Avec le déploiement de plusieurs candidats sur le terrain, Ulrich MALEKOU, Steeve ILAHOU – deux anciens participants dont les candidatures ont été rejetés – et bien d’autres hommes politiques, se décident de parcourir plusieurs ville du pays afin de convaincre la population d’adhérer au boycott de la présidentielle actuelle, clamant que le processus est faussé au profit d’Oligui NGUEMA. « Nous appelons au boycott à ce scrutin, le 12 avril, restez à la maison » a indiqué le journaliste de profession, Marc-Ulrich MALEKOU.
Selon lui, le chef d’Etat de transition du Gabon a bidouillé le code électoral, la constitution pour qu’il soit « le seul maître du jeu ». Il cite : « Les commissions électorales par des personnes acquises à sa cause. Tout est fait pour qu’il soit proclamé président. Il y a une nuance : on est élu quand le scrutin est organisé démocratiquement, dans les règles de l’art. Tout est faussé, il sera désigné et non élu », a t-il martelé.

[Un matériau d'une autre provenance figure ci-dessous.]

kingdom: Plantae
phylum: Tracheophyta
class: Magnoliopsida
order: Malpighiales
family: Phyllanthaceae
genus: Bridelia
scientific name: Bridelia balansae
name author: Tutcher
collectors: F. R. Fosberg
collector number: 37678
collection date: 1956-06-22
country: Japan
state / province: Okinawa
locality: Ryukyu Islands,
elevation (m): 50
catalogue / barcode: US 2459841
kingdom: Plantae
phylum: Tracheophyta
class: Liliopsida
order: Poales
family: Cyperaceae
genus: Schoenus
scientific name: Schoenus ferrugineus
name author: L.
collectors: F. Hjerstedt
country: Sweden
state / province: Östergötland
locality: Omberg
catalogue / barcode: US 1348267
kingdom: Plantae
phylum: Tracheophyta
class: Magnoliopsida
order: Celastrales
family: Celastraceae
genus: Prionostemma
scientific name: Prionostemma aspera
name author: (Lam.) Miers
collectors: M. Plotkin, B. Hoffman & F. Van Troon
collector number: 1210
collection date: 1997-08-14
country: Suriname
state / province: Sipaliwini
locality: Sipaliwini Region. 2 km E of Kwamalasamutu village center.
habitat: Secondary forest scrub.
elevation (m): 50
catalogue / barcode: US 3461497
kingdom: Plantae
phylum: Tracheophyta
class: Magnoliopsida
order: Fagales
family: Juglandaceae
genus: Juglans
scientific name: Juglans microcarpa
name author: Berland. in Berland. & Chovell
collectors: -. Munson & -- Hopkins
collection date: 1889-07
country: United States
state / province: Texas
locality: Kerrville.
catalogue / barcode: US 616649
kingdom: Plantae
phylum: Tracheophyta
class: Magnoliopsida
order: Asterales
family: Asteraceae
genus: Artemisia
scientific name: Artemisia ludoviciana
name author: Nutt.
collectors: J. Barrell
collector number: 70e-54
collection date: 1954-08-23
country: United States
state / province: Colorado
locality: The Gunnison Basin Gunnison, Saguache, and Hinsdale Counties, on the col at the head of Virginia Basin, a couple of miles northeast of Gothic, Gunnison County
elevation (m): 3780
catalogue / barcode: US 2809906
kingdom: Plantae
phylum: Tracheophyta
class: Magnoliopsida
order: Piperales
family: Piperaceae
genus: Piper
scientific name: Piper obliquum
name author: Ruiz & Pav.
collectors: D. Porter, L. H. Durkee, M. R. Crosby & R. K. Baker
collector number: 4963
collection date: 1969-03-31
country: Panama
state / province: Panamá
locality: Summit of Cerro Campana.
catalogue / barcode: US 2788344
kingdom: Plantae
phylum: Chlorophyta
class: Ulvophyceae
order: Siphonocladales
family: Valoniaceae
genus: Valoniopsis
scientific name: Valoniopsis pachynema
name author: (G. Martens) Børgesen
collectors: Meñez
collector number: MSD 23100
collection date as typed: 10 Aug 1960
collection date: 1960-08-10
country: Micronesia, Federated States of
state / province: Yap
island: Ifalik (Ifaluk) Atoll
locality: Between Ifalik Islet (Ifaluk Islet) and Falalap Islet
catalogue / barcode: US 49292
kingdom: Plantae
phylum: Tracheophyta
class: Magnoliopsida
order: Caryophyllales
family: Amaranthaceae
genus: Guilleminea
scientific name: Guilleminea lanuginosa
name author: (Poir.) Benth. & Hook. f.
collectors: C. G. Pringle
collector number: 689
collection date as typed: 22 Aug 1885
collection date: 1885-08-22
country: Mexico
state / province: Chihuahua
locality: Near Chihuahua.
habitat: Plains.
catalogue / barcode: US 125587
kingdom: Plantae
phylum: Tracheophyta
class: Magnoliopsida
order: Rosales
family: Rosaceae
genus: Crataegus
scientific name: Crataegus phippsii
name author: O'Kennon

Monsieur MALEKOU insiste également sur le fait que le C.T.R.I, Comité pour la transition et la restauration des institutions , est le prolongement du bongoîsme . Pour preuve, il souligne que la campagne d’OLIGUI est pilotée par des pédégistes. A cela s’ajoute le fait qu’OLIGUI aurait fait selon lui, un parjure. Non seulement il n’a pas libéré le Gabon du joug du PDG, mais également de la France-Afrique qui continue de précariser le pays.